建立深入学习建议培训模式的绩效模型 (Building a Performance Model for Deep Learning Recommendation Model Training on GPUs)

We devise a performance model for GPU training of Deep Learning Recommendation Models (DLRM), whose GPU utilization is low compared to other well-optimized CV and NLP models. We show that both the device active time (the sum of kernel runtimes) but also the device idle time are important components of the overall device time. We therefore tackle them separately by (1) flexibly adopting heuristic-based and ML-based kernel performance models for operators that dominate the device active time, and (2) categorizing operator overheads into five types to determine quantitatively their contribution to the device active time. Combining these two parts, we propose a critical-path-based algorithm to predict the per-batch training time of DLRM by traversing its execution graph. We achieve less than 10% geometric mean average error (GMAE) in all kernel performance modeling, and 4.61% and 7.96% geomean errors for GPU active time and overall E2E per-batch training time prediction with overheads from individual workloads, respectively. A slight increase of 2.19% incurred in E2E prediction error with shared overheads across workloads suggests the feasibility of using shared overheads in large-scale prediction. We show that our general performance model not only achieves low prediction error on DLRM, which has highly customized configurations and is dominated by multiple factors but also yields comparable accuracy on other compute-bound ML models targeted by most previous methods. Using this performance model and graph-level data and task dependency analysis, we show our system can provide more general model-system co-design than previous methods.

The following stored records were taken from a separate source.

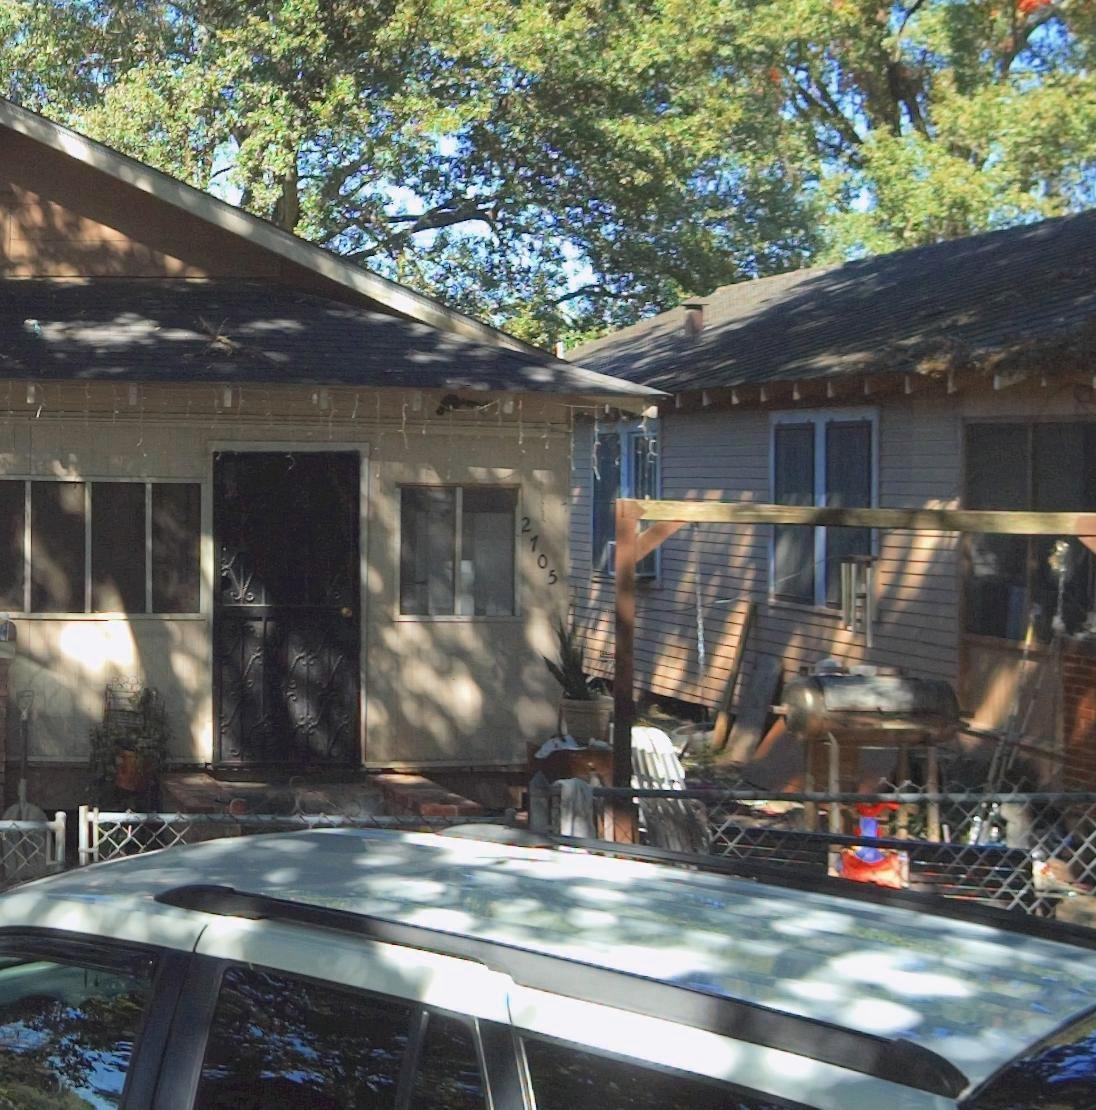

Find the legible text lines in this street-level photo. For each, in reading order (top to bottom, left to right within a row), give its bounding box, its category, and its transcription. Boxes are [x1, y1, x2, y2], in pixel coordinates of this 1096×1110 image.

[518, 515, 560, 587] StreetNumber: 2705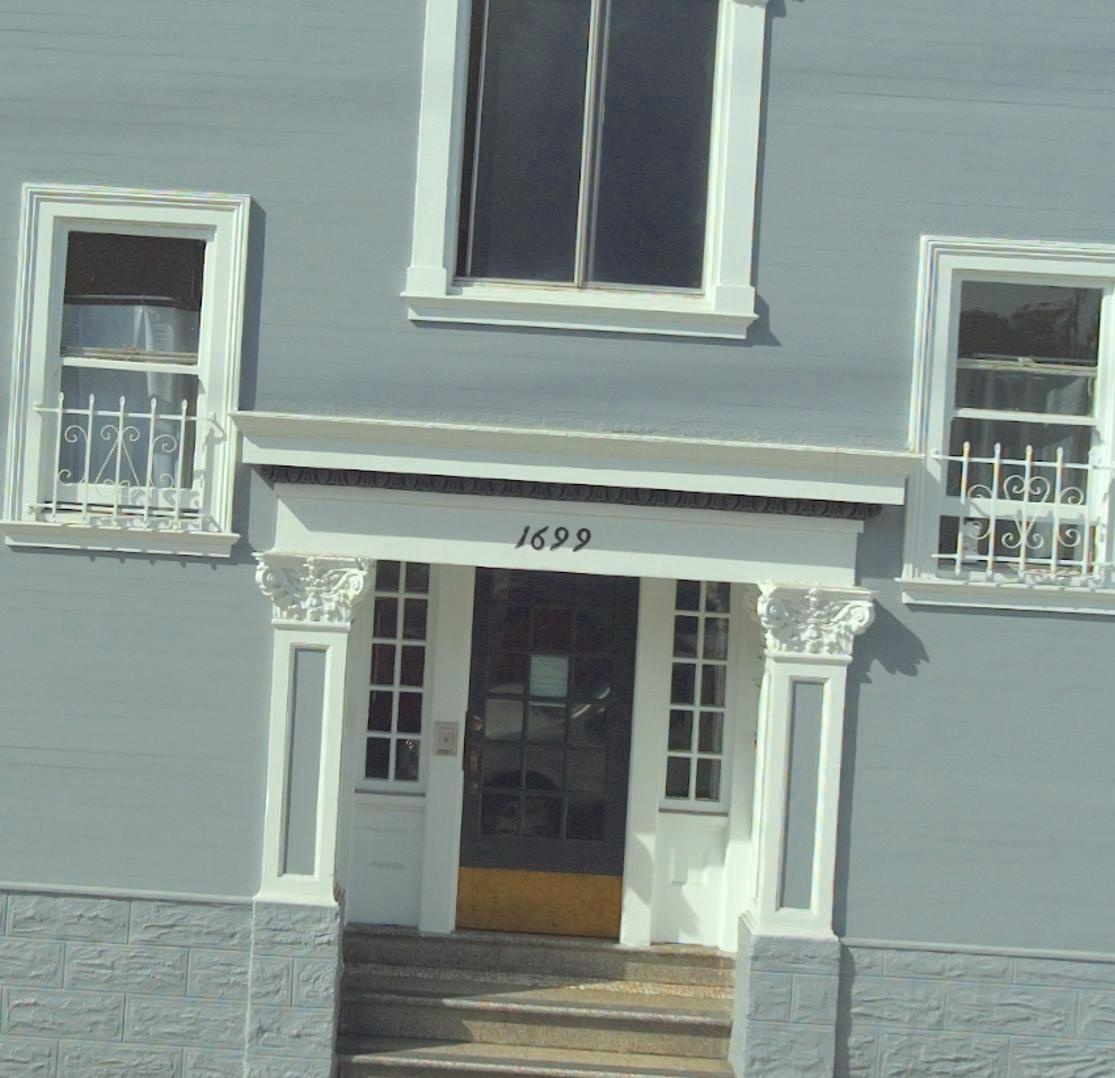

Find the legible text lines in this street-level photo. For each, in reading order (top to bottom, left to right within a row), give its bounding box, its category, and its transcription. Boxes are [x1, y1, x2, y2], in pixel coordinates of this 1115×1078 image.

[511, 523, 595, 555] StreetNumber: 1699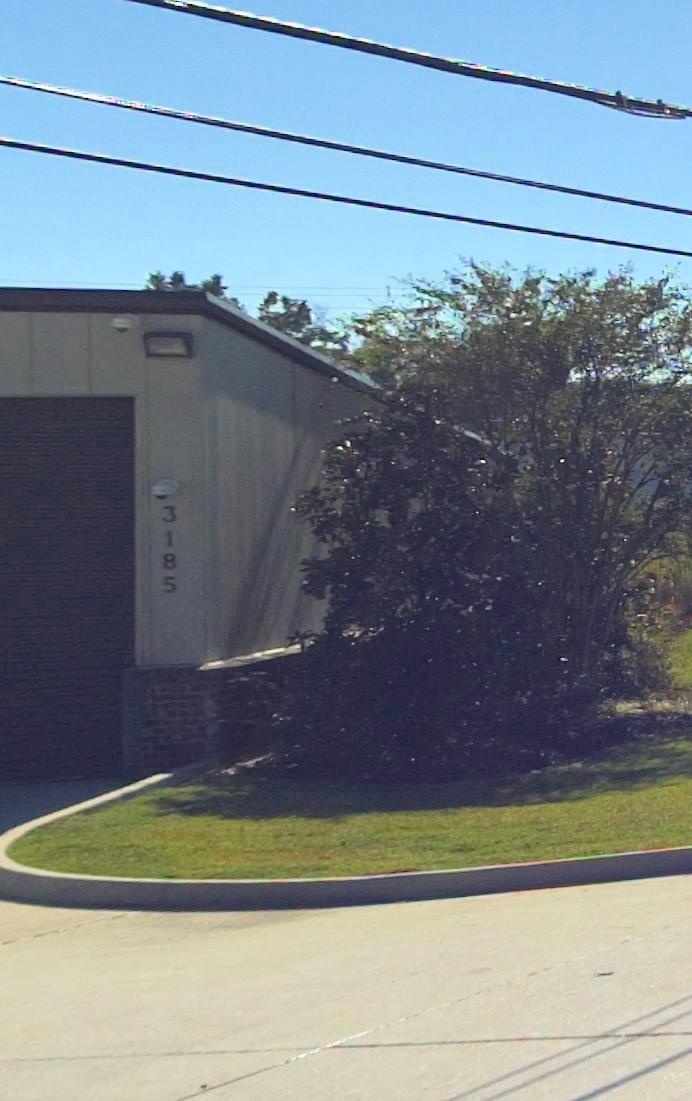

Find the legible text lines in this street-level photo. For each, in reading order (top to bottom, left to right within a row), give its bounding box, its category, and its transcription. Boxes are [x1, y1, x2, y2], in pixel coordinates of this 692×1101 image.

[159, 503, 180, 596] StreetNumber: 3185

翻译：我们为深学习建议模型(DLRM)的GPU培训设计了一个性能模型,GPU的利用率与其他优化的 CV 和 NLP 模型相比较低。我们显示,设备运行时间(内核运行时间总和)以及设备闲置时间都是整个设备运行时间的重要组成部分。因此,我们分别处理这些模型:(1) 灵活地为主导设备运行时间的操作员采用基于超光速和基于ML的内核性能模型,(2) 将操作员的间接费用分类为五种类型,以便量化地确定其对设备运行时间的贡献。结合这两部分,我们提出一个基于关键路径的算法,以预测设备运行时间(内核运行时间总和内核运行模式)的每批培训时间(内空运行时间总和内空模式),我们所有内存性能模型(GMAE)的平均平均误差不到10%,GPUPU的4.61%和7.96%的地缘性能误差(E2E-batch) 培训时间的预测可分别从单个工作量中确定。在E2号模型中略有增加2.19%的准确度分析。在E2E预测中,在E2E级的预测中,在高空测算中,在高空预测模型中,在高空预测中则通过高空测测测算方法显示的多数的多数的多数的多数预测数据中显示,在高空测算法中,在高空测算法中只能显示,在高空测算法中,在高空数据中只能显示高空数据。